Your goal: Print the entries below word for word; the pictures stay out of your copy.

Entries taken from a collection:
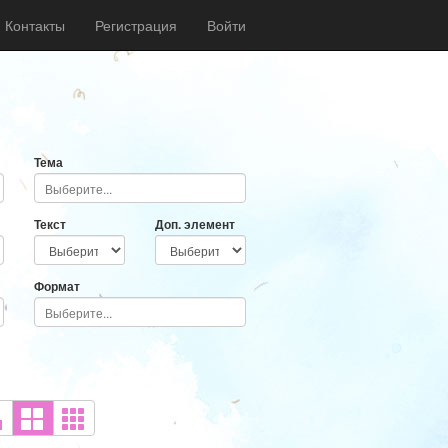
Контакты
Регистрация
Войти
Тема
Текст
Доп. элемент
Формат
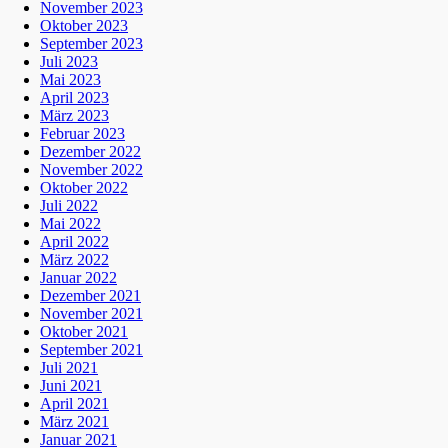
November 2023
Oktober 2023
September 2023
Juli 2023
Mai 2023
April 2023
März 2023
Februar 2023
Dezember 2022
November 2022
Oktober 2022
Juli 2022
Mai 2022
April 2022
März 2022
Januar 2022
Dezember 2021
November 2021
Oktober 2021
September 2021
Juli 2021
Juni 2021
April 2021
März 2021
Januar 2021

Response box:
Контакты
Регистрация
Войти
Тема
Текст
Доп. элемент
Формат
November 2023
Oktober 2023
September 2023
Juli 2023
Mai 2023
April 2023
März 2023
Februar 2023
Dezember 2022
November 2022
Oktober 2022
Juli 2022
Mai 2022
April 2022
März 2022
Januar 2022
Dezember 2021
November 2021
Oktober 2021
September 2021
Juli 2021
Juni 2021
April 2021
März 2021
Januar 2021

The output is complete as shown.